In the minor (professional) leagues, the Providence team won in the Eastern Division and the Indianapolis team captured the Western Division of the International American Hockey League; St. Louis won in the American Hockey Association; Vancouver took the title in the Pacific Coast Hockey League.

The Eastern Amateur Hockey League's Baltimore Orioles captured the championship and won the James J. Walker Trophy; the New York Rovers won both the Atlantic City Boardwalk Trophy and the Hershey Challenge Trophy; the Hamilton B. Wills International Trophy was won by the United States team from the Canadian team, in a closely contested series, 12 games won and 11 lost, 26 points for the U.S. team and 24 for the Canadians. The Metropolitan Amateur Hockey League (N. Y.) title went to the Exchange Brokers team, and in the Lester Patrick playoff series the Sands Point Tigers won the trophy. The New York Amateur Hockey Association title was won by the St. Nicholas Hockey Club.
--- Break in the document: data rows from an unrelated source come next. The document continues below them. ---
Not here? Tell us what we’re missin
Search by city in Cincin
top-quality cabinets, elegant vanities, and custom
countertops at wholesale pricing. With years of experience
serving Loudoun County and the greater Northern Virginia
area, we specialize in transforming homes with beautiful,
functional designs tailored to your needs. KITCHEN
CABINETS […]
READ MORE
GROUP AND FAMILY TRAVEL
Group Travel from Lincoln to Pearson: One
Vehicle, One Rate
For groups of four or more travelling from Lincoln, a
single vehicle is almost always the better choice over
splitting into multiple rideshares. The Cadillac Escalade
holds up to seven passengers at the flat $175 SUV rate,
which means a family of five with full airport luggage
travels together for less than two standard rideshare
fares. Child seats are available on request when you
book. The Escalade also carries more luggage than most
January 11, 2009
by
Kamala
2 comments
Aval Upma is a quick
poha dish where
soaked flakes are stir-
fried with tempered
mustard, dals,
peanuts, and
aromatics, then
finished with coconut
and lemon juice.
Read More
In collegiate circles, Yale captured the Quadrangular Hockey League title from Princeton, Harvard and Dartmouth. The University of Toronto won the International Intercollegiate Hockey League title, one point behind McGill, with Yale third. Toronto also took the Canadian intercollegiate crown. The Allen Cup, emblematic of the amateur championship of Canada, was won by the Blue Devils of Kirkland Lake, Ont., when they defeated the Calgary Stampeders in three straight games in the final round.
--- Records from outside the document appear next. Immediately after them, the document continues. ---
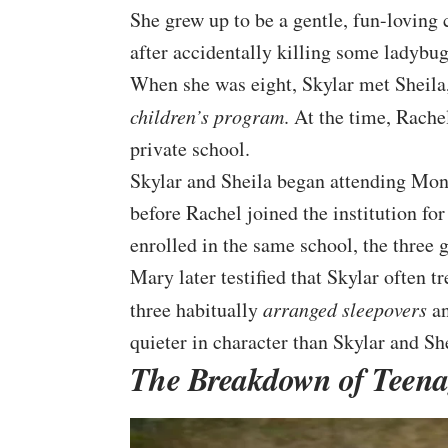
She grew up to be a gentle, fun-loving
after accidentally killing some ladybug
When she was eight, Skylar met Sheila,
children’s program
. At the time, Rach
private school.
Skylar and Sheila began attending Mon
before Rachel joined the institution fo
enrolled in the same school, the three g
Mary later testified that Skylar often t
three habitually
arranged sleepovers
an
quieter in character than Skylar and She
The Breakdown of Teena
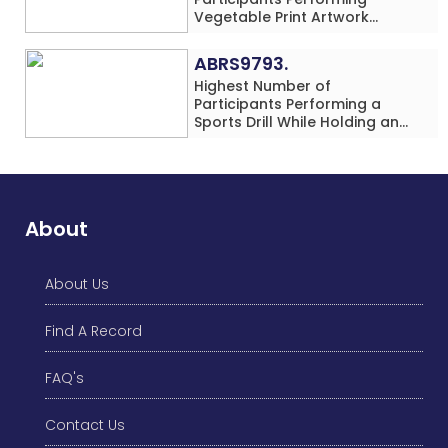
Vegetable Print Artwork
Simultaneously at a Single
Location
ABRS9793.
Highest Number of
Participants Performing a
Sports Drill While Holding an
Umbrella Simultaneously at a
Single Location
About
About Us
Find A Record
FAQ's
Contact Us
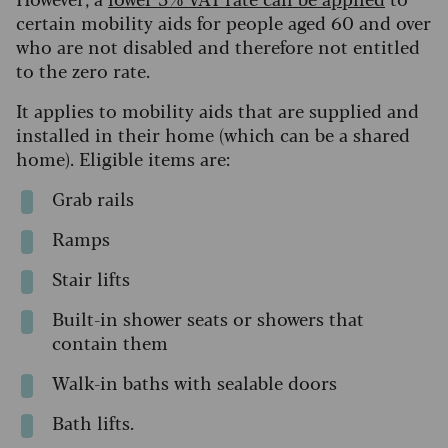
certain mobility aids for people aged 60 and over
who are not disabled and therefore not entitled
to the zero rate.
It applies to mobility aids that are supplied and
installed in their home (which can be a shared
home). Eligible items are:
Grab rails
Ramps
Stair lifts
Built-in shower seats or showers that
contain them
Walk-in baths with sealable doors
Bath lifts.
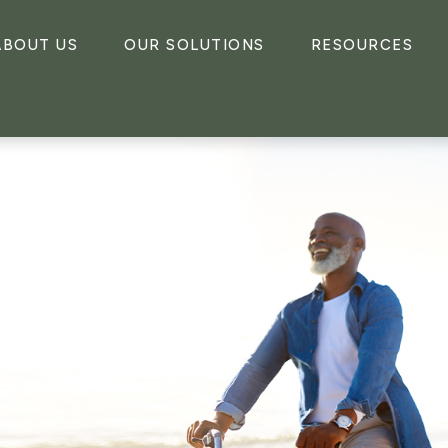
ABOUT US
OUR SOLUTIONS
RESOURCES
The Amateur Athletic Union national ice hockey championship was won by the University of Minnesota, defeating the Brock-Hall Hockey Club in the finals, held at Lake Placid, N.Y.

1939: Hockey, Ice

It is estimated that there were 5,000,000 paid admissions in the United States to witness the games of ice hockey during the past season. The professional game has gone ahead with such leaps and bounds in the big cities, that the National Hockey Professional League, the major league in the sport, claims an average attendance of 10,000 persons daring its seven-team schedule. Ice hockey is now the most important feature of the winter program in Madison Square Garden, New York City.

In the major league (the National Professional Hockey League), the Boston Bruins fought out a nip-and-tuck series with the New York Rangers for the Stanley Cup, emblematic of the world's championship. Among the fast-moving minor league combinations, the Philadelphia Ramblers won in the Eastern Division, and the Hershey team in the Western Division of the International Hockey League; the St. Louis Flyers outplayed the others in the American Hockey Association, and the Portland team finished first in the Pacific Coast Hockey League.

The national A.A.U. ice hockey championship was won by the Cleveland American Legion, which defeated the Minnesota Gophers. An increasing number of district associations of the A.A.U. now promote the sport. Among leading amateur teams in the big circuits, the New York Rovers led in the Eastern Amateur Hockey League and also bested the Holzbaugh Fords of Detroit in a post-season series for the championship of the United States Amateur Hockey Association, a newly organized outlaw amateur group. The Jamaica Hawks won the title in the Metropolitan (New York) Hockey League.

Stanley Cup Finals (best 4 of 7 games): April 6 — Boston 2, Toronto 1; April 9 — Toronto 3, Boston 2 (overtime); April 11 — Boston 3, Toronto 1; April 13 — Boston 2, Toronto 0; April 16 — Boston 3, Toronto 1, Boston vanquished Toronto, 4 games to 1.

In one of the few championship contests on foreign soil, a team of Canadian skaters known as the Trail (B. C.) Smoke Eaters won a so-called world amateur crown by defeating a United States team, at Basle, Switzerland. In Canadian amateur hockey, honors were divided between the East and West — the Port Arthur Bear Cats captured the Allen Cup, symbolic of the championship of Canada; the Oshawa Generals won the Memorial Cup in the junior competition. McGill University won the International Intercollegiate Ice Hockey League crown.